Este exemplo é muito comum nas regiões do Rio de Janeiro dominadas por milícias. Nestas áreas, a Light consegue atuar e realiza trocas e melhorias na rede para garantir a qualidade do serviço. Em seguida, esses grupos criminosos pressionam os moradores para que aceitem o fornecimento proveniente de furto ou ligações clandestinas e os paguem uma taxa fixa pelo consumo de energia elétrica. Em alguns casos, o preço final pago pelo consumidor ilegal é maior do que o oferecido pelo serviço legalizado, porém a opção clandestina é imposta por ameaças de violência realizadas pelo grupo miliciano dominante no local, o mesmo que detém o monopólio sobre outros serviços, como gás e TV a cabo. Neste sentido, a ação ilegal torna-se mais acessível e a impunidade faz o consumidor ver esta prática como algo natural, fomentando ainda mais a cultura de informalidade da sociedade.

Em função da necessidade de melhorar a imagem da concessionária junto às comunidades e de conscientizar a população de que o furto de energia é o principal responsável pela falta de luz, a principal alternativa de atuação da Light tem sido fortalecer a interação com a comunidade e com as lideranças locais. A distribuidora possui um departamento especifico para trabalhar na busca de parcerias com os líderes das comunidades e realizar palestras de conscientização na comunidade contra o furto de energia e o uso eficiente do serviço. Além disso, a concessionária promove visitas de estudantes ao Instituto Light, com palestras, conteúdos e exposições educativas. A intenção é atingir ao público jovem para que, desde novos, aprendam sobre a utilização racional da energia elétrica e os perigos da realização de ligações clandestinas.

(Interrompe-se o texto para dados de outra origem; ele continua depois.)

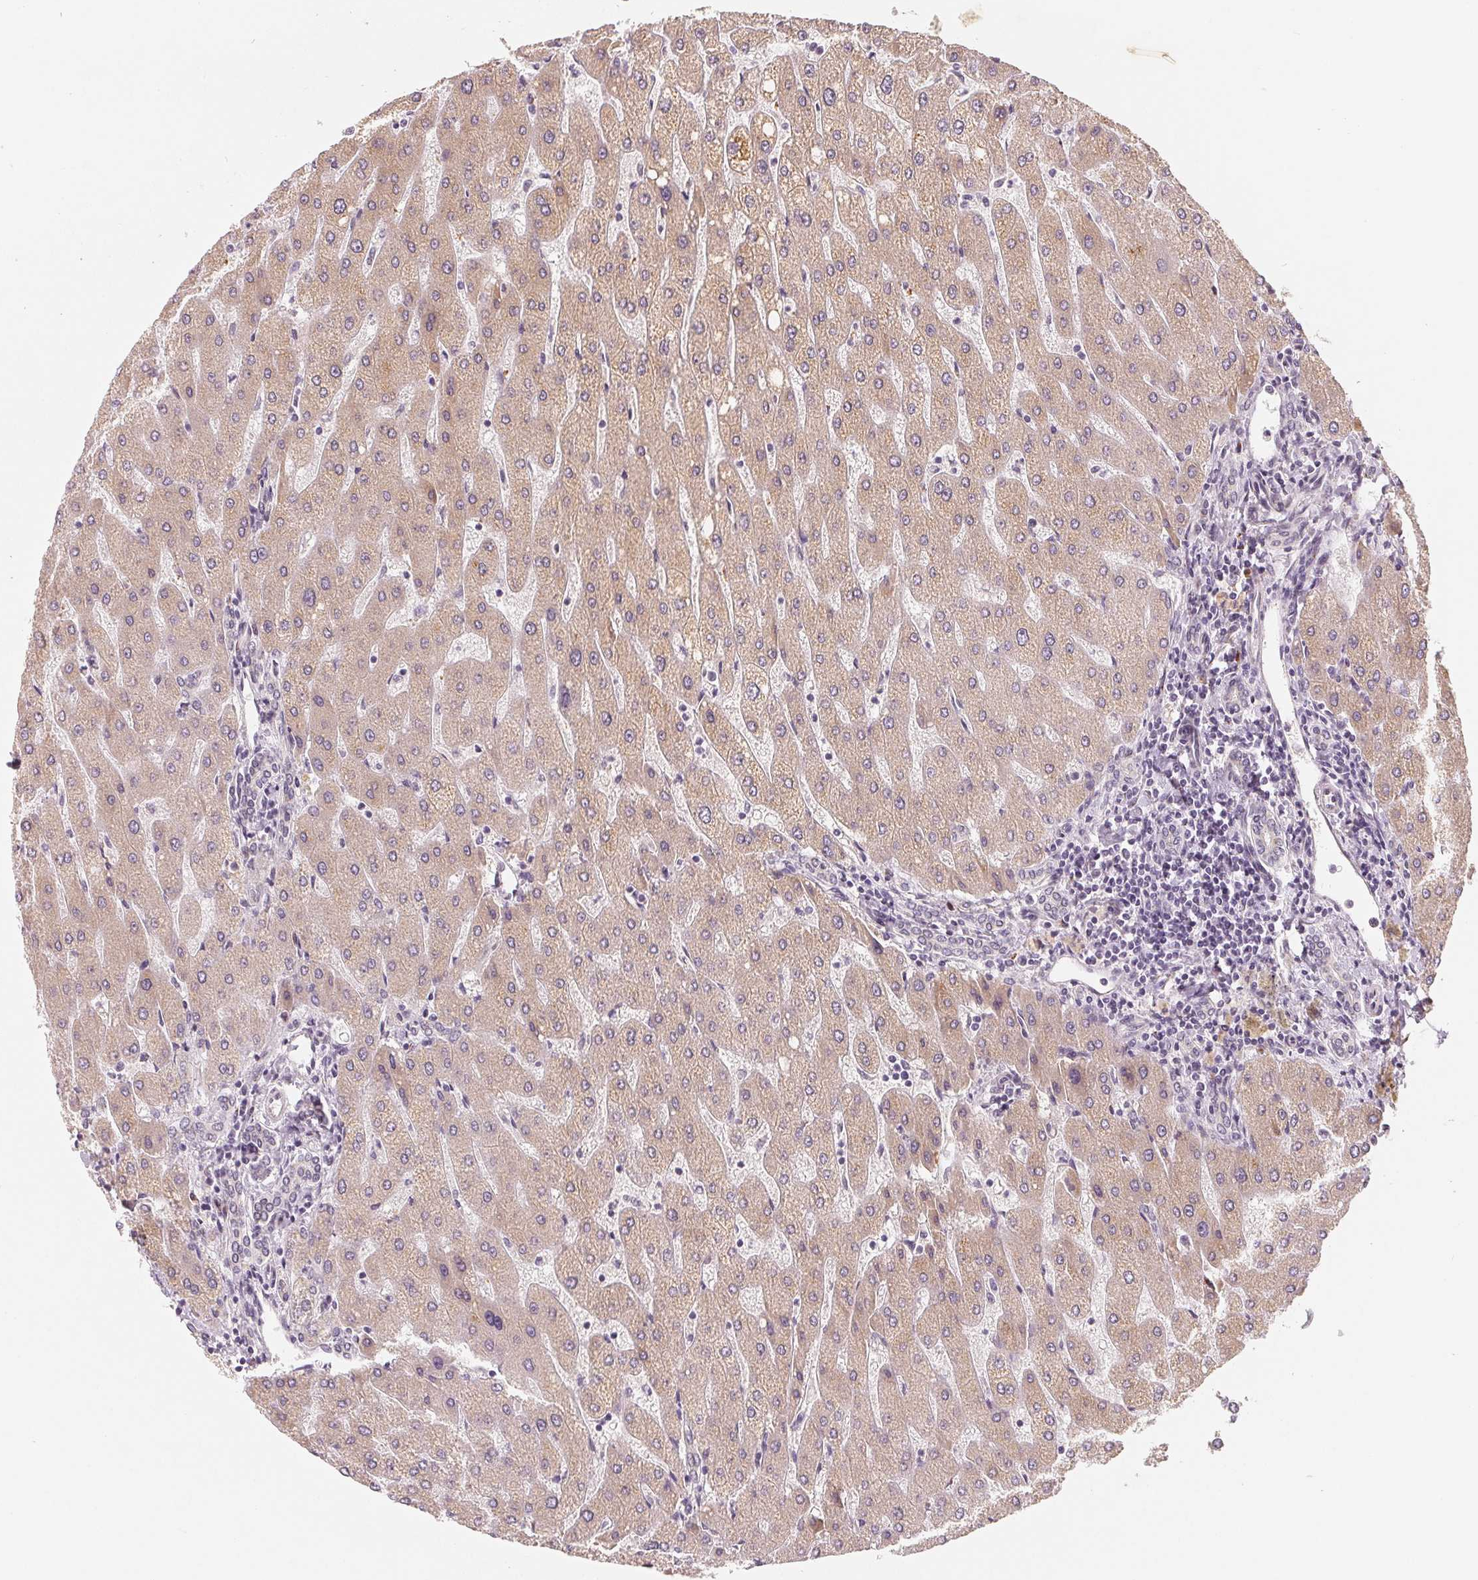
{"staining": {"intensity": "negative", "quantity": "none", "location": "none"}, "tissue": "liver", "cell_type": "Cholangiocytes", "image_type": "normal", "snomed": [{"axis": "morphology", "description": "Normal tissue, NOS"}, {"axis": "topography", "description": "Liver"}], "caption": "DAB immunohistochemical staining of benign human liver shows no significant expression in cholangiocytes.", "gene": "TMSB15B", "patient": {"sex": "male", "age": 67}}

O estudo foi elaborado por três integrantes do Gesel, sigla do Grupo de Estudos do Setor Elétrico da UFRJ.

O link com a pesquisa completa pode ser acessado neste endereço: http://www.gesel.ie.ufrj.br/app/webroot/files/IFES/BV/livrolight.pdf

O Portal Eu Rio entrou em contato com assessores de imprensa da Light e aguarda posicionamento da empresa sobre essa pesquisa.